TCK’nin 53. maddesinin 24.11.2015 tarihli Resmi Gazete’de yayımlanarak aynı tarihte yürürlüğe giren Anayasa Mahkemesinin 08.10.2015 gün, 2014/140-2015/85 Esas ve Karar sayılı kararı ile iptal edilmiş olması karşısında, bu hususun infazda gözetilmesi olanaklı görülmüştür.

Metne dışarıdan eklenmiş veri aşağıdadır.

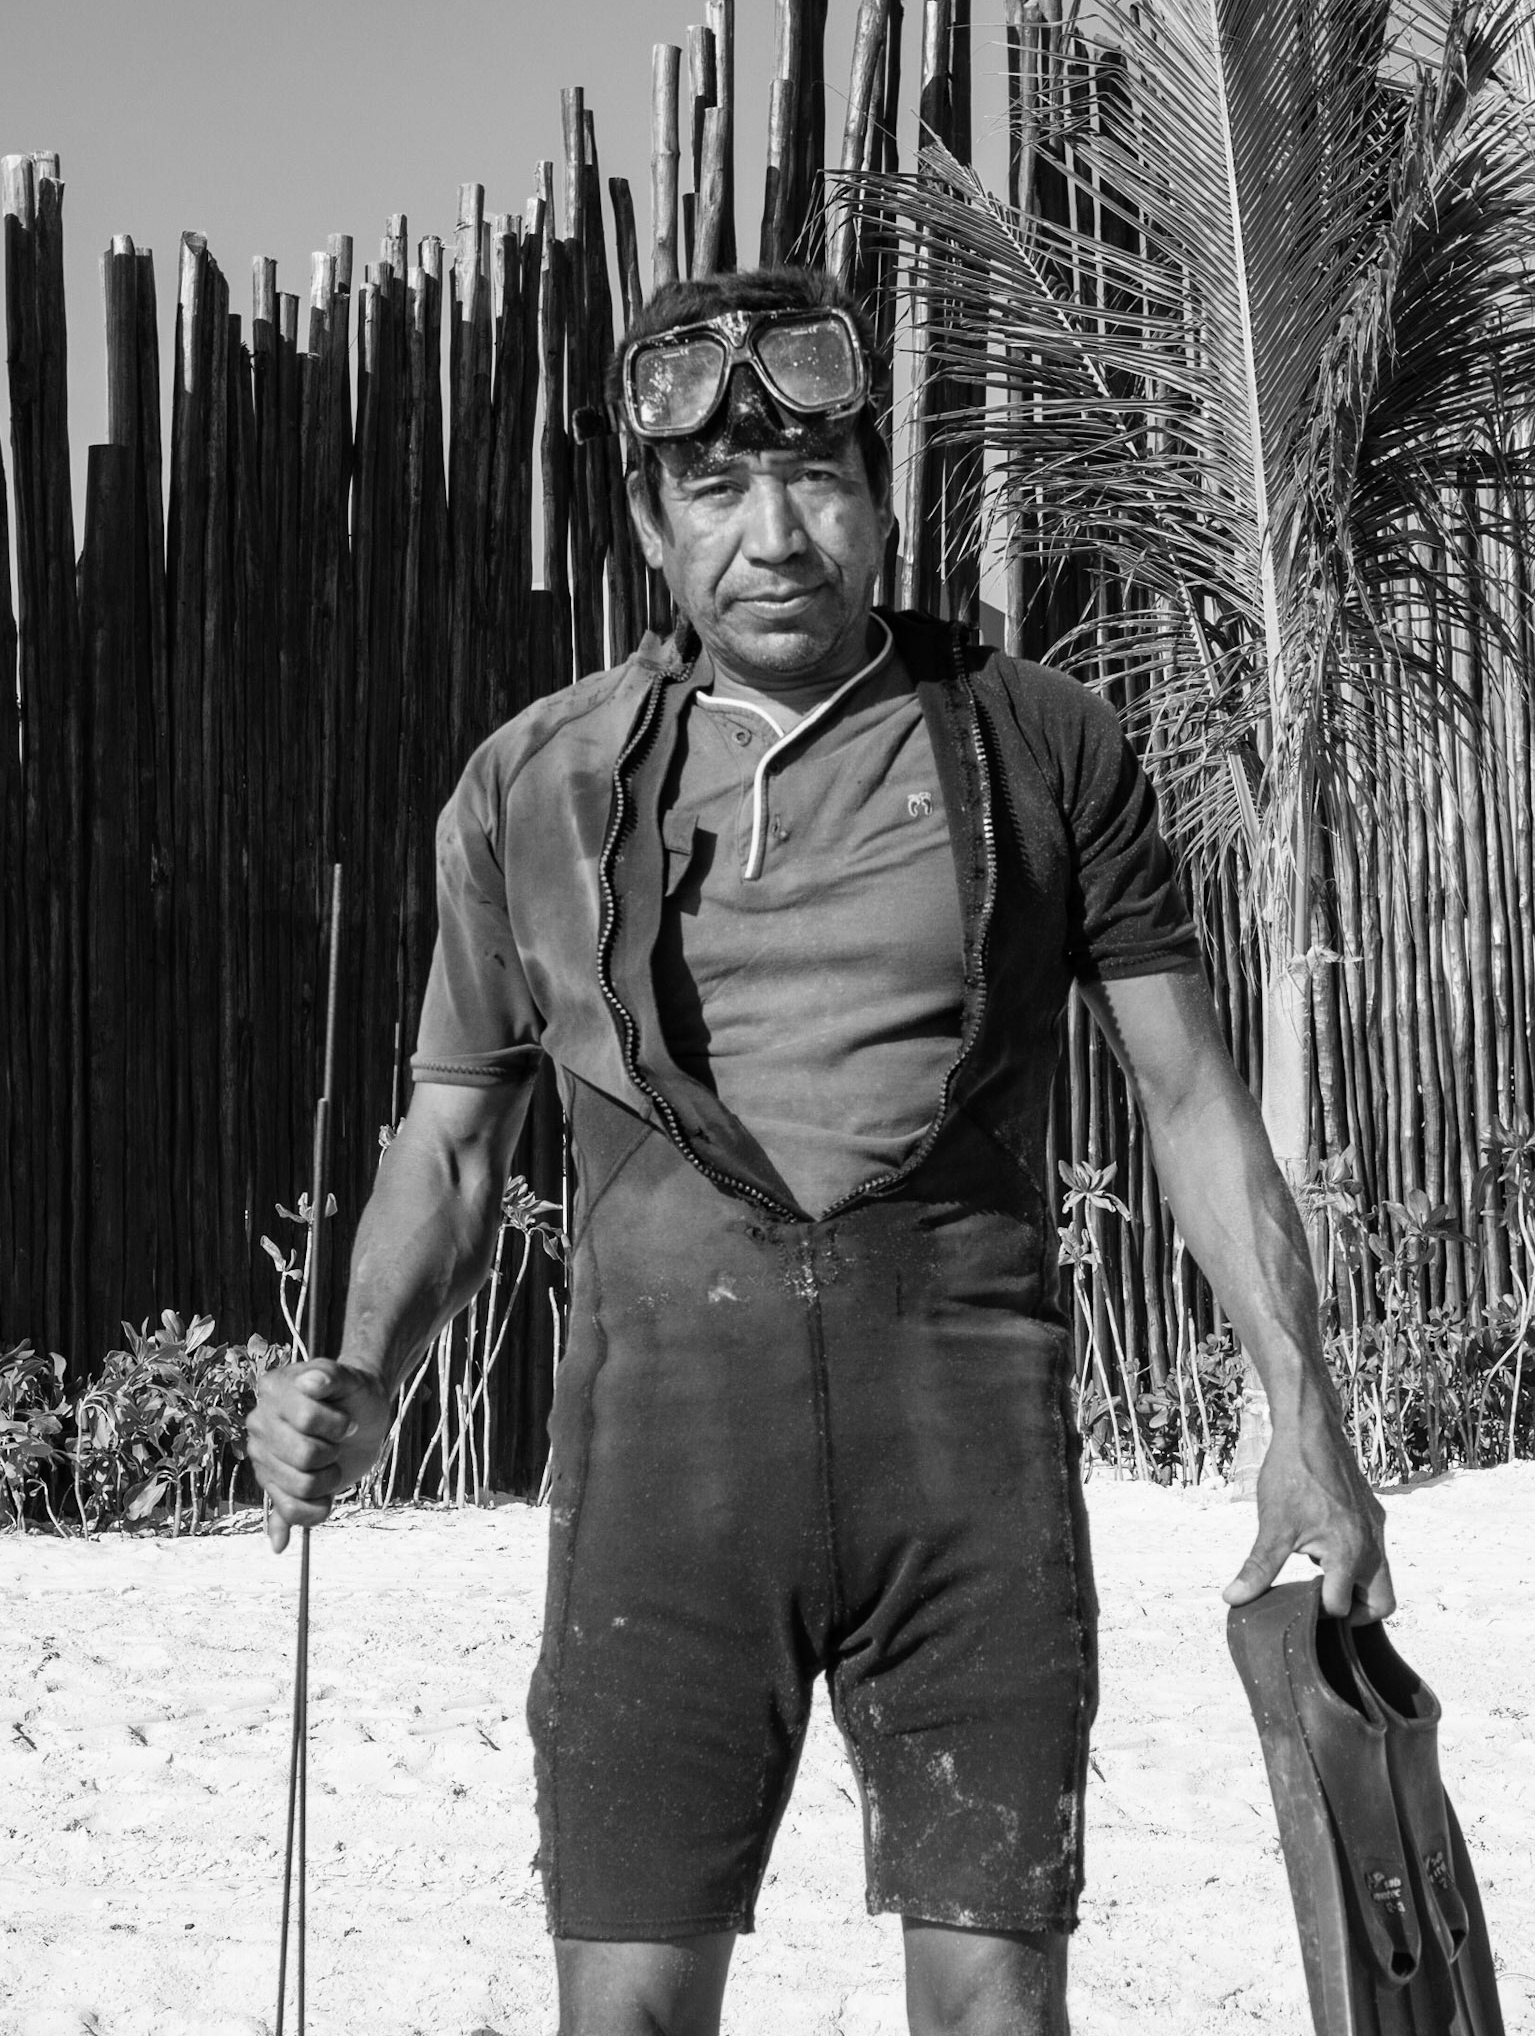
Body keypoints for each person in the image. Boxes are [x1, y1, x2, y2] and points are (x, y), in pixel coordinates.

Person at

Dosya içeriğine, uyulan bozmaya, toplanıp karar yerinde incelenerek tartışılan hukuken geçerli ve elverişli kanıtlara, gerekçeye ve Hâkimler Kurulunun takdirine göre, suçun sanıklar tarafından işlendiğini kabulde ve nitelendirmede usul ve yasaya aykırılık bulunmadığından, diğer temyiz itirazları yerinde görülmemiştir.
Ancak;
T.C. Anayasası’nın 90. maddesinin son fıkrası ve Avrupa İnsan Hakları Sözleşmesi’nin 6/3-c maddesi ışığında, 5271 sayılı CMK’nin 150, 234 ve 239. maddeleri ile 5320 sayılı Yasanın 13. maddesine dayanılarak hazırlanan, Ceza Muhakemesi Kanunu Gereğince Müdafi ve Vekillerin Görevlendirilmeleri ile Yapılacak Ödemelerin Usul ve Esaslarına İlişkin Yönetmeliğin 8. maddesi gereğince, baro tarafından görevlendirilen zorunlu savunman ücretinin sanıklardan alınmasına hükmedilemeyeceği, bu ücretlerin Adalet Bakanlığı bütçesinde bu amaçla ayrılan ödenekten karşılanacağı gözetilmeden, yazılı şekilde zorunlu savunman ücretinin sanıklardan alınmasına hükmedilmesi,
Bozmayı gerektirmiş, sanık … savunmanı ile sanıklar …, … ve … savunmanının temyiz itirazları bu bakımdan yerinde görülmüş olduğundan, hükmün açıklanan nedenle tebliğnameye uygun olarak BOZULMASINA, bozma nedeni yeniden yargılama yapılmasını gerektirmediğinden 5320 sayılı Yasanın 8/1. maddesi yollamasıyla 1412 sayılı CMUK’un 322. maddesinin verdiği yetkiye dayanılarak, hükmün yargılama giderleri ile ilgili fıkrasından “müdafii ücretleri 1.839,00 TL’nin sanıklardan 613,00’er TL olarak ayrı ayrı tahsili ile hazineye irat kaydına” yazılı kısmının çıkartılması suretiyle, eleştiri dışında diğer yönleri usul ve yasaya uygun bulunan hükmün DÜZELTİLEREK ONANMASINA, 13.12.2018 gününde oy birliğiyle karar verildi.